MONITOR, Jakarta – Kementerian Agama (Kemenag) belum lama ini merilis daftar nama mubaligh Indonesia. Sedikitnya ada 200 mubaligh yang menjadi rekomendasi Kemenag untuk masyarakat. Namun, alih-alih diapresiasi, keputusan tersebut malah menuai kritik dari berbagai kalangan, tak terkecuali dari Wakil Ketua DPR RI, Fadli Zon.
Melalui akun twitter pribadinya, Wakil Ketua Umum Partai Gerindra itu mengeluarkan beberapa pernyataannya terkait keputusan Kemenag tersebut.
Berikut 14 pernyataan Fadli Zon dalam menyikapi keputusan Kemenag terkait 200 mubaligh:
1) Rilis 200 nama penceramah atau mubaligh yg direkomendasikan oleh Kemenag, dikhawatirkan hanya akan menguatkan segregasi yg ada di tengah masyarakat.
— Fadli Zon (@fadlizon) May 20, 2018
2) Di tengah pluralitas pemahaman dan keyakinan keagamaan yg ada di tengah masyarakat Muslim Indonesia, @Kemenag_RI mestinya bs mnjd moderator yg bijak.
— Fadli Zon (@fadlizon) May 20, 2018
3) Mengeluarkan daftar 200 nama penceramah yg direkomendasikan dari 200 juta populasi penduduk Muslim bukanlah sebuah kbjkn yg mudah diterima. Kebijakan semacam itu cacat scr metodik.
— Fadli Zon (@fadlizon) May 20, 2018
4) Jangankan untuk level Indonesia, di Jakarta saja, yg memiliki ribuan masjid, mushola, dan majlis taklim, ada ribuan ustad dan mubaligh di sana.
— Fadli Zon (@fadlizon) May 20, 2018
5) Katakanlah jumlah mubaligh atau ulama itu sekitar 5 persen dari populasi Muslim yang 200 juta, maka jumlahnya ada sekitar 10 juta orang. Bgmn ba @Kemenag_RI mengeluarkan rilis 200 nama dari 10 juta orang tadi? Bgmn menyaringnya?
— Fadli Zon (@fadlizon) May 20, 2018
6) Makanya jgn salahkan jika kemudian publik mencurigai rilis daftar penceramah itu sbg bagian dri sensor thdp para penceramah atau ulama yg tak sehaluan dgn pemerintah.
— Fadli Zon (@fadlizon) May 20, 2018
7) Apalagi dlm daftar itu tdk tercantum sejumlah nama mubaligh terkemuka yg dikenal kritis thdp pemerintah. Kebijakan semacam ini hanya akan kian mengeraskan segregasi yg ada di tengah masyarakat saja.
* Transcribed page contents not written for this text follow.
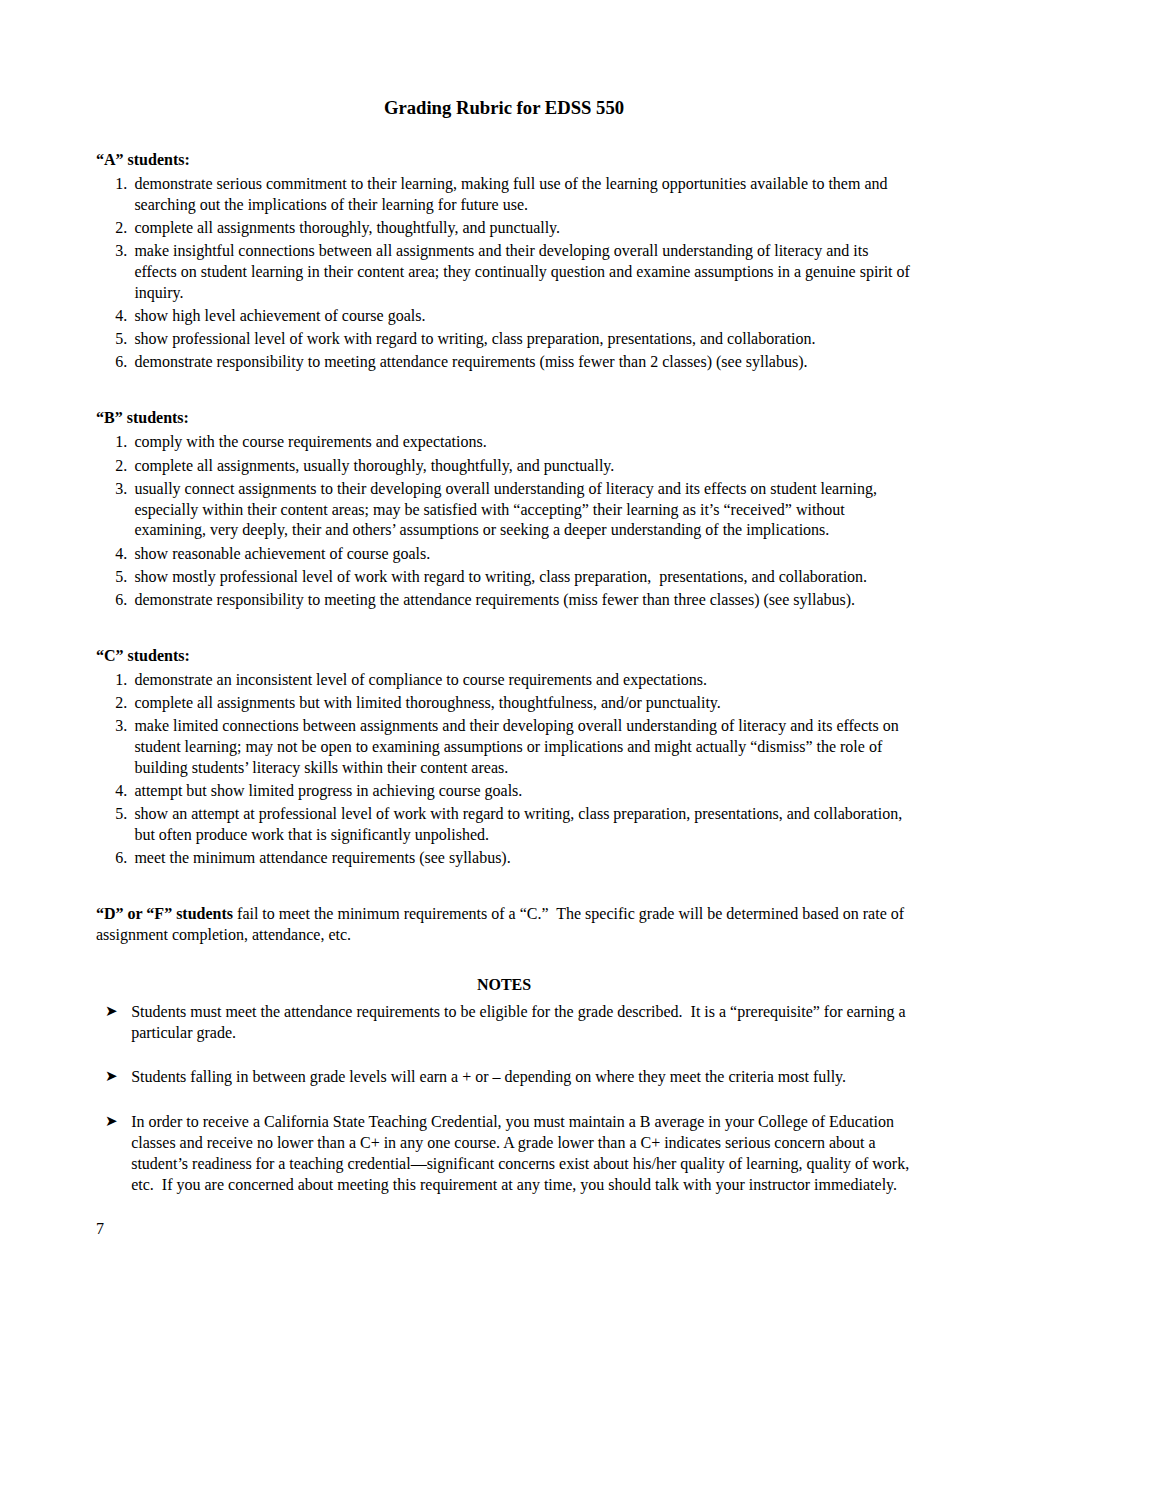Grading Rubric for EDSS 550
“A” students:
demonstrate serious commitment to their learning, making full use of the learning opportunities available to them and searching out the implications of their learning for future use.
complete all assignments thoroughly, thoughtfully, and punctually.
make insightful connections between all assignments and their developing overall understanding of literacy and its effects on student learning in their content area; they continually question and examine assumptions in a genuine spirit of inquiry.
show high level achievement of course goals.
show professional level of work with regard to writing, class preparation, presentations, and collaboration.
demonstrate responsibility to meeting attendance requirements (miss fewer than 2 classes) (see syllabus).
“B” students:
comply with the course requirements and expectations.
complete all assignments, usually thoroughly, thoughtfully, and punctually.
usually connect assignments to their developing overall understanding of literacy and its effects on student learning, especially within their content areas; may be satisfied with “accepting” their learning as it’s “received” without examining, very deeply, their and others’ assumptions or seeking a deeper understanding of the implications.
show reasonable achievement of course goals.
show mostly professional level of work with regard to writing, class preparation, presentations, and collaboration.
demonstrate responsibility to meeting the attendance requirements (miss fewer than three classes) (see syllabus).
“C” students:
demonstrate an inconsistent level of compliance to course requirements and expectations.
complete all assignments but with limited thoroughness, thoughtfulness, and/or punctuality.
make limited connections between assignments and their developing overall understanding of literacy and its effects on student learning; may not be open to examining assumptions or implications and might actually “dismiss” the role of building students’ literacy skills within their content areas.
attempt but show limited progress in achieving course goals.
show an attempt at professional level of work with regard to writing, class preparation, presentations, and collaboration, but often produce work that is significantly unpolished.
meet the minimum attendance requirements (see syllabus).
“D” or “F” students fail to meet the minimum requirements of a “C.” The specific grade will be determined based on rate of assignment completion, attendance, etc.
NOTES
Students must meet the attendance requirements to be eligible for the grade described. It is a “prerequisite” for earning a particular grade.
Students falling in between grade levels will earn a + or – depending on where they meet the criteria most fully.
In order to receive a California State Teaching Credential, you must maintain a B average in your College of Education classes and receive no lower than a C+ in any one course. A grade lower than a C+ indicates serious concern about a student’s readiness for a teaching credential—significant concerns exist about his/her quality of learning, quality of work, etc. If you are concerned about meeting this requirement at any time, you should talk with your instructor immediately.
7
— Fadli Zon (@fadlizon) May 20, 2018
8) Jika pemerintah ingin membidik penceramah yg menyusupkan paham-paham radikalisme atau intoleransi dlm ceramahnya, mestinya yg bersangkutan dibidik sj lgsg menggunakan perangkat hukum yg berlaku.
— Fadli Zon (@fadlizon) May 20, 2018
9) Tetapi, jerat hukum semacam itupun mestinya jg mnjd pilihan terakhir yg diambil oleh pemerintah. Pilihan pertama mestinya tetap pd bgmn merangkul dan membangun dialog.
— Fadli Zon (@fadlizon) May 20, 2018
10) Jangan sampai muncul kesan bhw semua pihak yg berseberangan dgn pemerintah kemudian dianggap sbg radikal dan intoleran.
— Fadli Zon (@fadlizon) May 20, 2018
11) Framing semacam itu berbahaya, krn akan memperuncing konflik, dan bukannya membangun dialog, rekonsiliasi dan saling pengertian.
— Fadli Zon (@fadlizon) May 20, 2018
12) Kita saat ini sdg berdiri di ambang krisis ekonomi. Semua celah yg bisa memicu terjadinya konflik sebaiknya segera kita tutup, dan bukannya malah kita eksploitasi.
— Fadli Zon (@fadlizon) May 20, 2018
13) Lagi pula, kita sdh punya Majelis Ulama Indonesia (MUI), punya Dewan Masjid Indonesia (DMI), dan sejumlah organisasi yg bs dimintai tolong untuk membendung diseminasi paham-paham radikal dan intoleran di tengah ummat.
— Fadli Zon (@fadlizon) May 20, 2018
14) Urusan-urusan smcm ini sebaiknya didialogkan kpd lembaga2 itu sj, krn @Kemenag_RI bgmnpun hrs bs berdiri di atas semua golongan dan kepentingan. Jgn sampai Kemenag terjebak pd kepentingan politik jangka pendek pemerintah.